What std::variant is
std::variant<Ts...> is a type-safe tagged union. It holds exactly one value of one of its alternative types at any time, knows which one, and runs the right constructors and destructors when the held type changes:
#include <variant>
#include <string>
std::variant<int, double, std::string> v;
v = 42; // now holds int
v = 3.14; // int destroyed (trivially), now holds double
v = std::string{"hello"}; // double destroyed, now holds string
// (when v goes out of scope, ~string runs)The index of the active alternative is queryable with v.index(), but you rarely need it directly. The two operations you actually reach for are std::visit and std::get_if.
Reading a variant: std::visit
std::visit takes a callable and a variant, then dispatches to the overload matching whatever the variant currently holds.
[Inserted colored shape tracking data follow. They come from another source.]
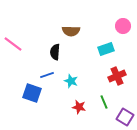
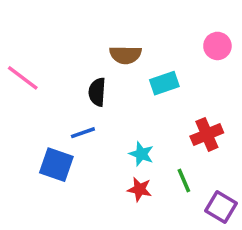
cyan rectangle: (106, 49) -> (164, 83), moved
cyan star: (71, 81) -> (141, 154), moved

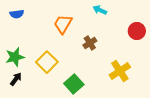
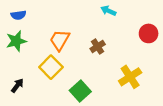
orange trapezoid: (63, 24) -> (60, 40), moved
green star: (15, 57) -> (16, 41), moved

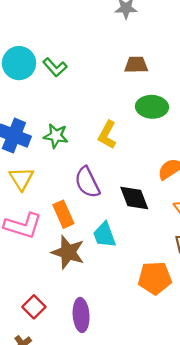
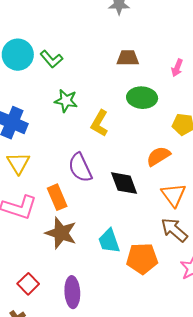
green star: (56, 136) -> (66, 101), moved
cyan trapezoid: (104, 235) -> (109, 241), moved

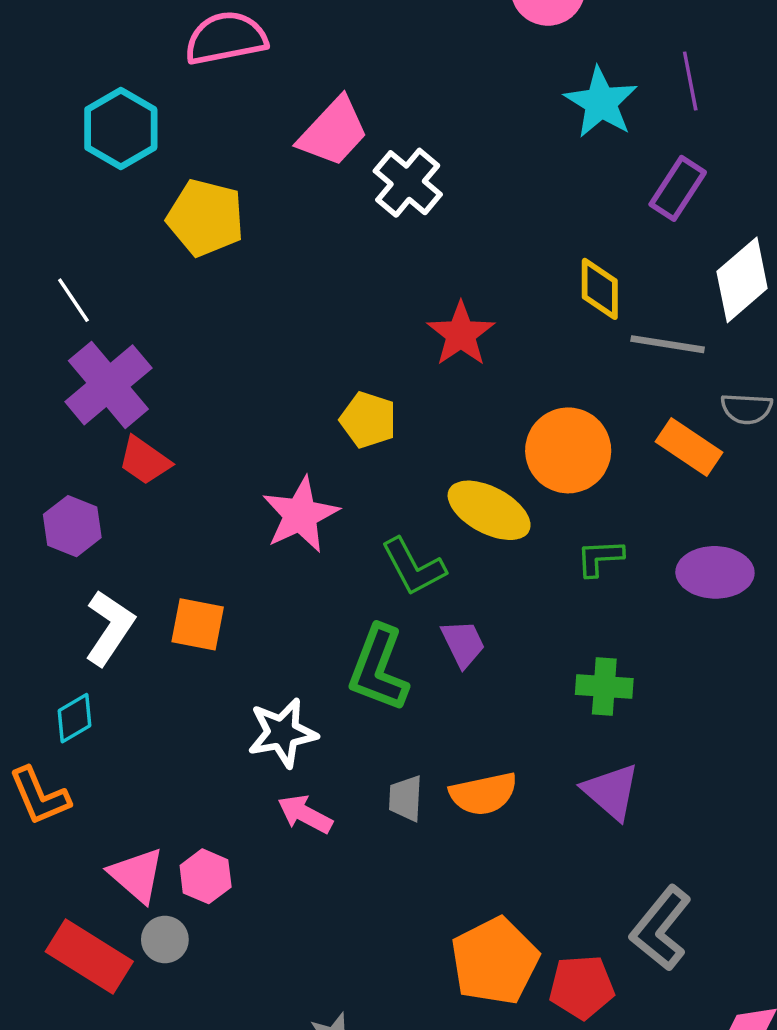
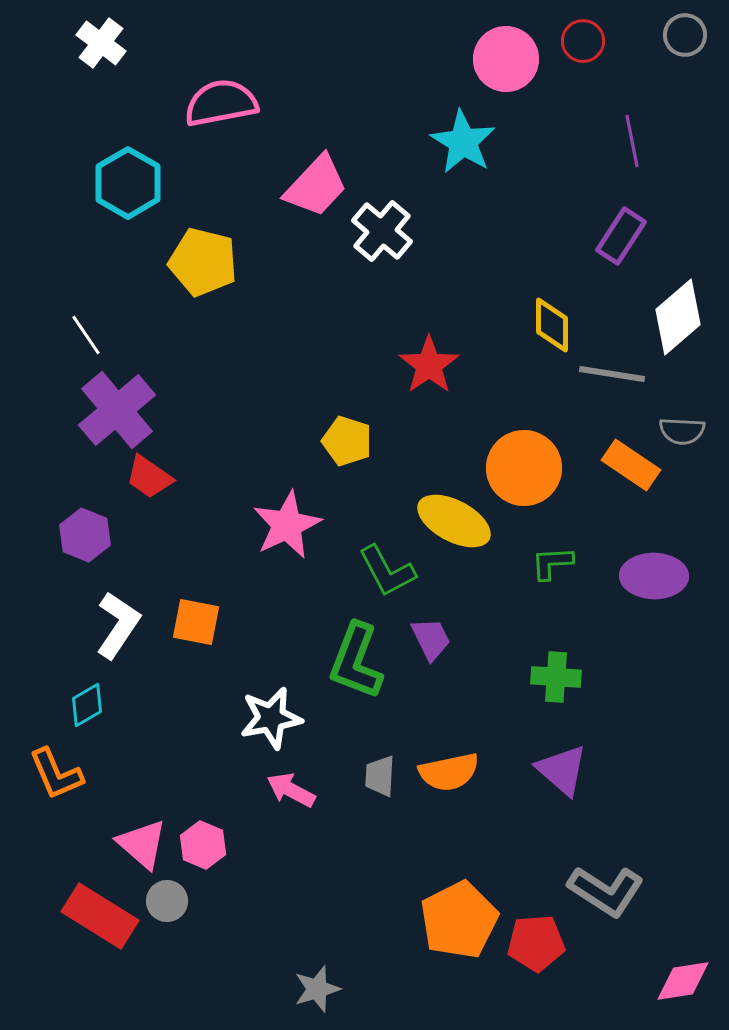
cyan star: (601, 102) -> (463, 142), moved
gray L-shape: (661, 928) -> (606, 891), turned -96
The compiler checks that your callable handles every alternative — miss one and the code does not compile.
#include <iostream>
#include <variant>
#include <string>
using Value = std::variant<int, double, std::string>;
void print(const Value& v){
std::visit([](const auto& x) {
std::cout << x << '\n';
}, v);
}The generic lambda works for all three alternatives because int, double, and std::string all stream into std::cout. When the behaviour differs per type, write an overload set explicitly:
struct Describe {
void operator()(int i) const{ std::cout << "int: " << i << '\n'; }
void operator()(double d) const{ std::cout << "double: " << d << '\n'; }
void operator()(const std::string& s) const{ std::cout << "string: " << s << '\n'; }
};
void describe(const Value& v){
std::visit(Describe{}, v);
}Add a fourth alternative to Value and forget to add a fourth operator() — the compiler refuses to compile the visit call. This is the single biggest practical win over raw unions: the exhaustiveness check is mechanical.
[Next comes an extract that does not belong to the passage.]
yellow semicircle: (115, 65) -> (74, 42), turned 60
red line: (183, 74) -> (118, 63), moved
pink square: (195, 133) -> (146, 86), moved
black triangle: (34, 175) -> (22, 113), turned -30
When you only care about one alternative: get_if
Sometimes you don’t want to handle every case — you want to ask “is it the string?” and act only if it is. std::get_if returns a pointer to the held value if the variant currently holds the requested type, or nullptr otherwise:
if (const auto* s = std::get_if<std::string>(&v)) {
std::cout << "got a string of length " << s->length() << '\n';
}This is the idiomatic single-alternative check. Avoid std::get<T> unless you can prove the variant holds T — it throws std::bad_variant_access if it doesn’t, and a get_if check is both cheaper and less surprising.
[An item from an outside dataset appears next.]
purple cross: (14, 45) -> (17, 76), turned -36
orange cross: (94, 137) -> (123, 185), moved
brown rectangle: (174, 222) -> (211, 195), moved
A worked example: a tiny expression tree
variant shines for closed sets of unrelated types. A small arithmetic expression tree is a clean fit:
#include <memory>
#include <variant>
struct Add;
struct Mul;
using Expr = std::variant<int, std::unique_ptr<Add>, std::unique_ptr<Mul>>;
struct Add { Expr lhs, rhs; };
struct Mul { Expr lhs, rhs; };
int eval(const Expr& e){
return std::visit([](const auto& node) -> int {
using T = std::decay_t<decltype(node)>;
if constexpr (std::is_same_v<T, int>) {
return node;
} else {
return (node->lhs.index() ? eval(node->lhs) : 0) // simplified
+ (node->rhs.index() ? eval(node->rhs) : 0);
}
}, e);
}The eval function never asks “what kind of node is this?” and never reaches for dynamic_cast. Adding a new node type means adding a new alternative to Expr and a new branch in the visit — and the compiler tells you if you forget the latter.
Takeaway
std::variant is the modern C++ answer to “this value is one of several types,” and it earns its keep by moving the bookkeeping from the programmer into the language. Hold a closed set of alternatives in a variant, read it with std::visit to get a compile-time exhaustiveness check, and use std::get_if for single-alternative probes. Reach for inheritance when the set is open and dispatch happens through a shared interface; reach for variant when the set is closed and the cases have nothing in common except the slot they share. The rule is simple: closed sets of unrelated types belong in a variant, not a union and not a hierarchy.